According to article 9(iv) of the articles of association of the defendant company:

“In case any difference arises between the proposing transferor and the purchasing member as to the fair value of a share the Auditor (for the time being of the Company shall, on the application of either party, certify in writing the sum which, in his opinion, is the fair value, and such sum shall be deemed to be the fair value, and in so certifying the Auditor shall be considered to be acting as an expert and not as an arbitrator, and accordingly the arbitration Act (Chapter 49, of the Laws of Kenya) shall not apply.”

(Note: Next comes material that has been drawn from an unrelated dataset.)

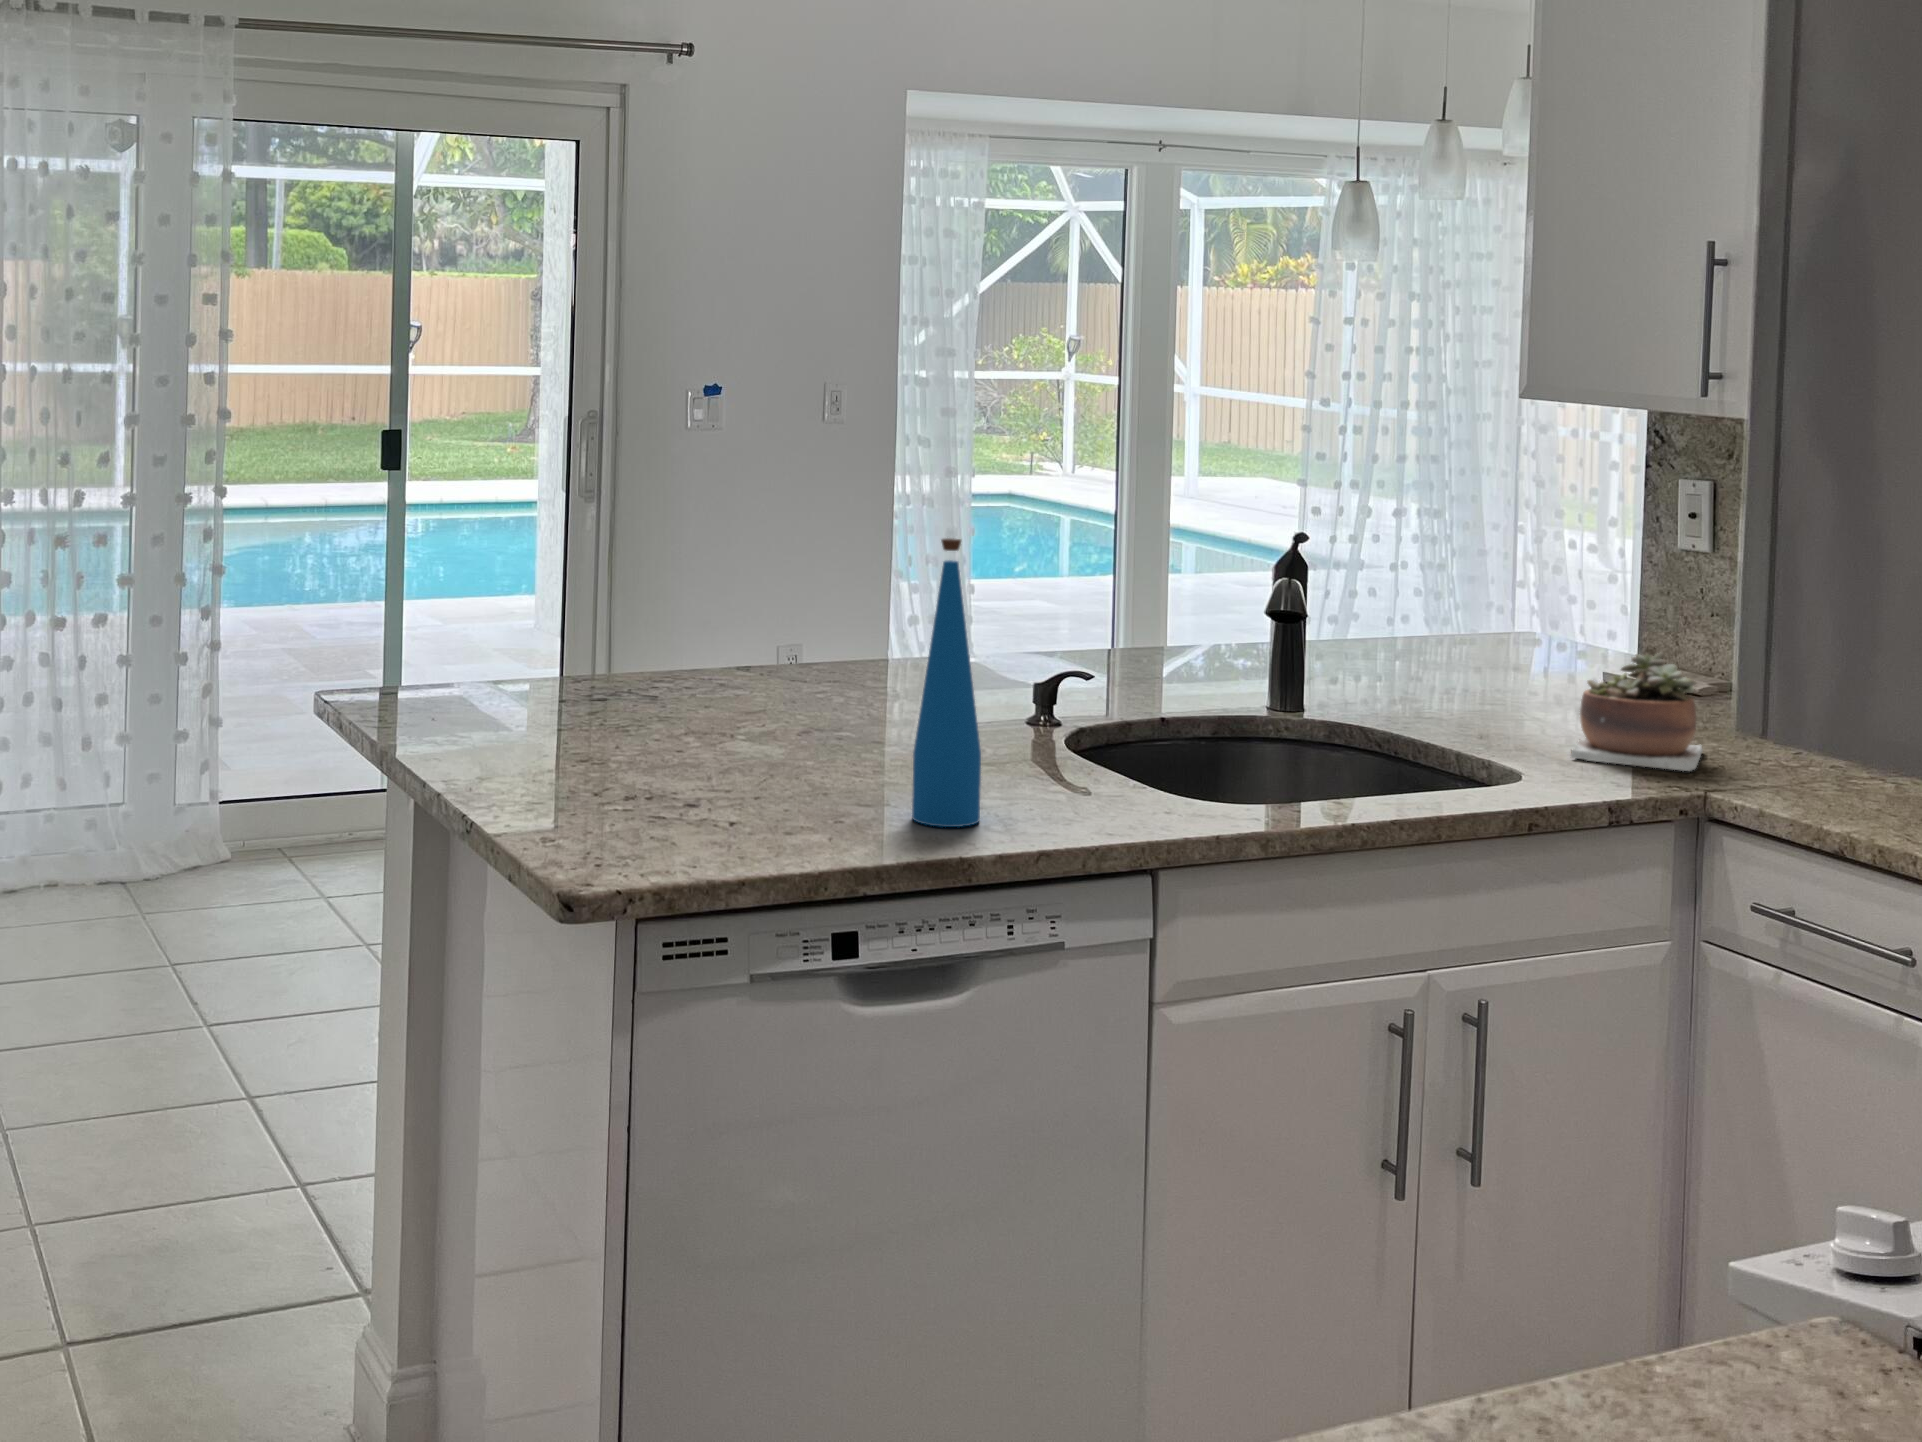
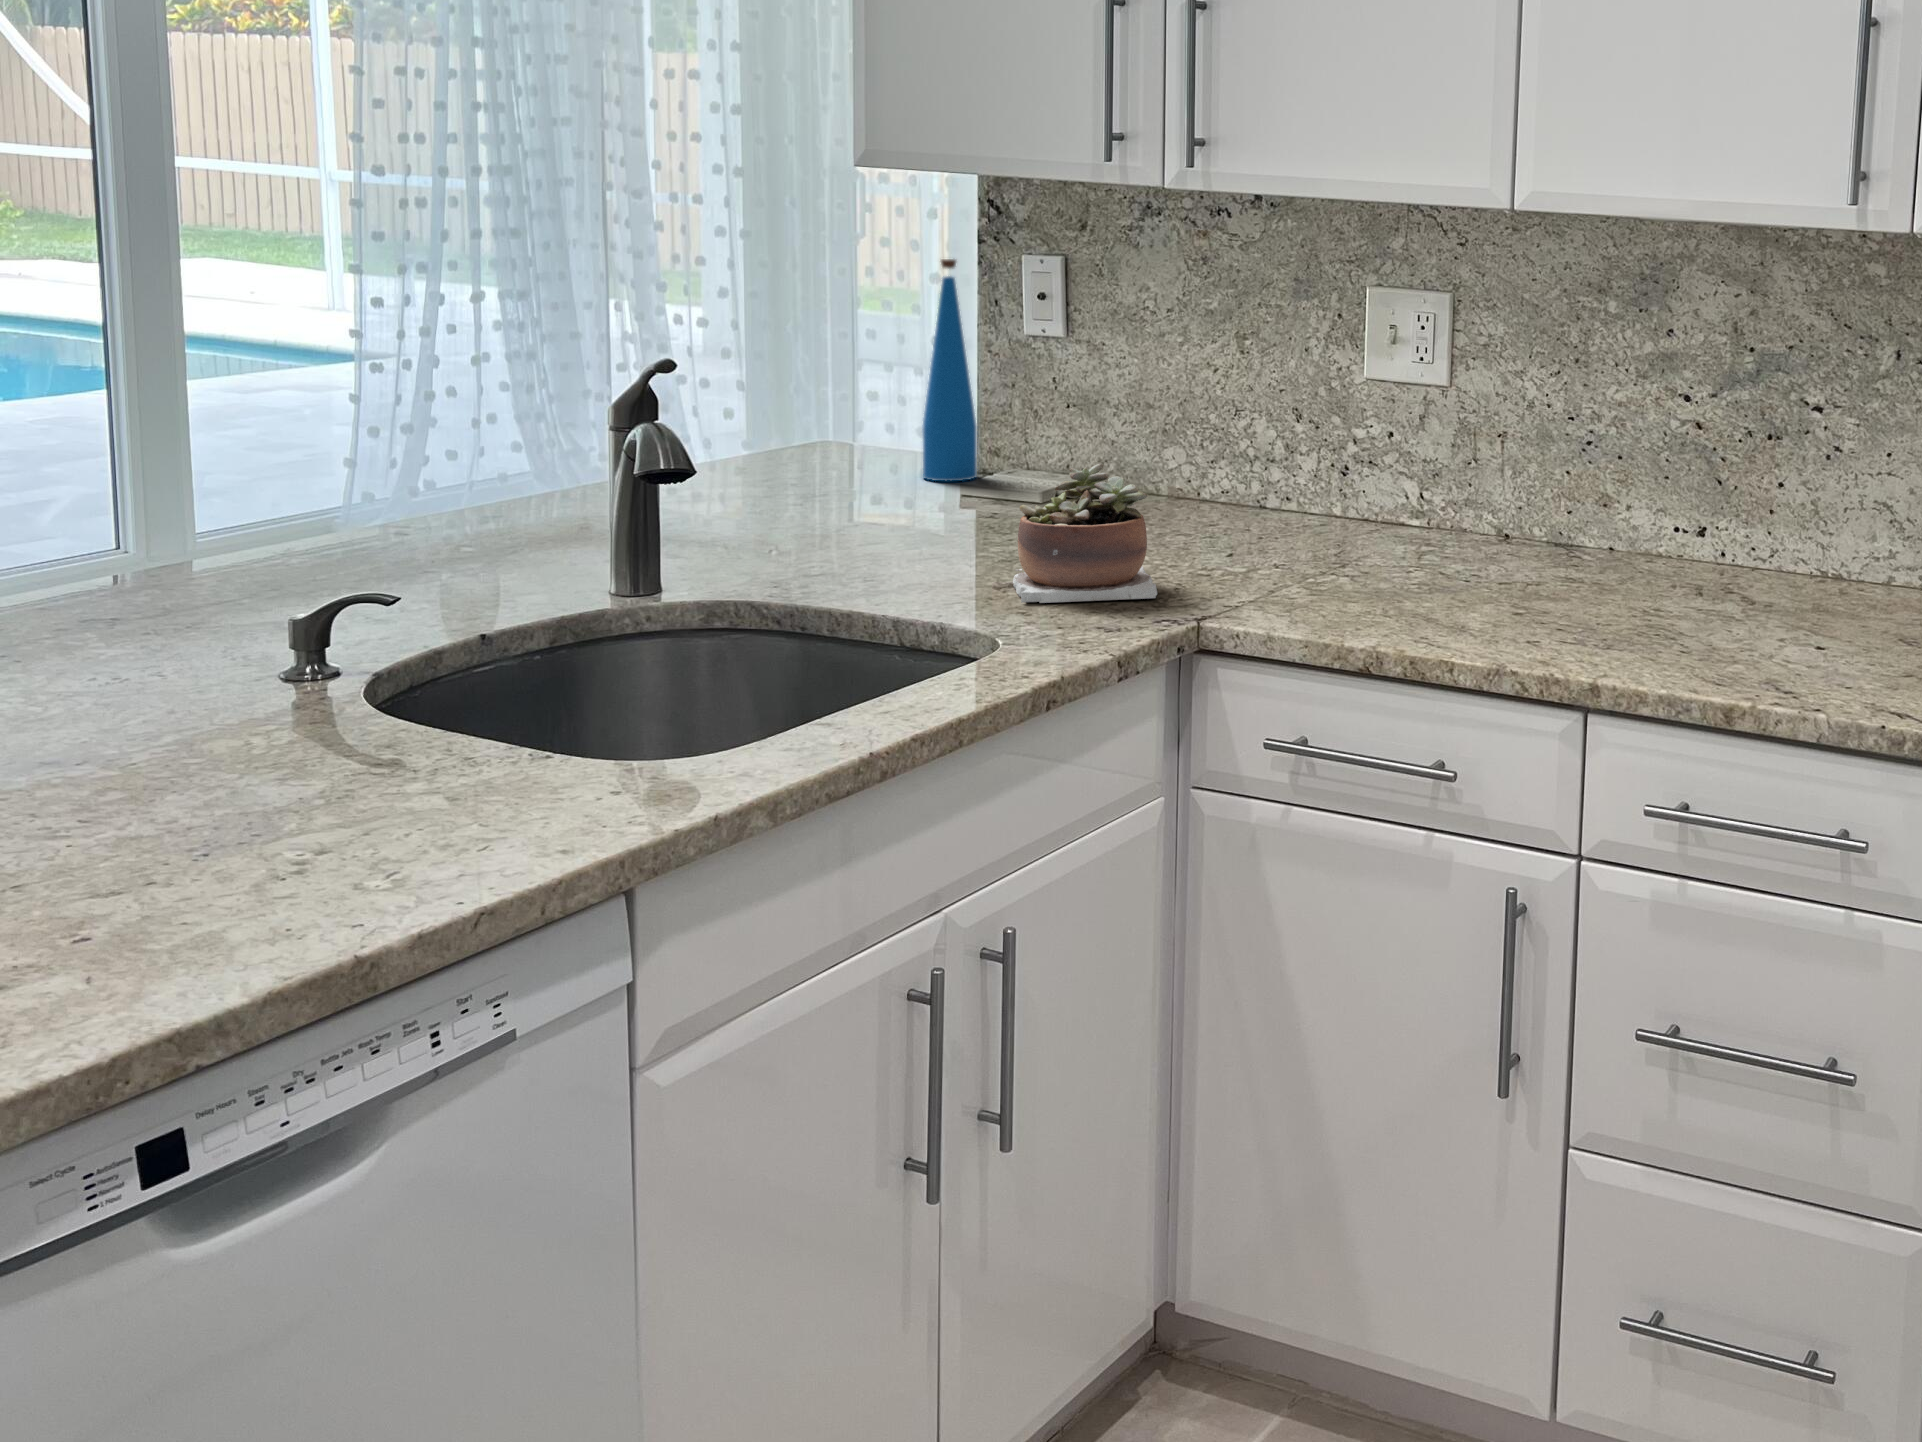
bottle: present [912,538,981,827] -> present [923,259,977,481]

The said article envisage that the auditor of the company would give a fair market value of the shares of the company.  The presumption that the auditor would give a fair market value of the said shares is made on the assumption that the proposed transferor and the proposed purchaser would be negotiating on the price without compulsion of a court order.  To resolve the dispute as to which auditor shall determine the fair market value of the shares of the company, I direct the plantiffs and the defendant to each nominate an auditor of their/its choice.  The two auditors shall constitute the panel of arbitrators that shall determine the fair market value of the 10% shareholding that was the subject matter of the suit.  Each party shall pay the appointed auditor.  In the event of disagreement between the two auditors, the plaintiffs and the defendant shall propose the name of an umpire who shall be appointed by the court to determine the points of disagreement.  So that the dispute does not further drag, the parties herein are ordered to appoint the said auditors within seven (7) days of today’s date.  The auditor shall determine the fair market value of the shares within thirty (30) days of their appointment.  Thereafter, if need be, the parties shall move the court for the appointment of an umpire.  For the avoidance of doubt, any partner in the firm of Manohar Lall Rai, certified public accountants, the current auditors of the defendant, shall not be appointed as auditors for the purposes of determining the true market value of the shares in question.

It is this court’s hope that the outstanding issues between the plaintiffs and the defendants shall be resolved in the proposed audit to avoid escalation of further costs.  There shall be no orders as to costs.  Each party shall be at liberty to apply.

DATEDat NAIROBIthis12THday ofJUNE 2009.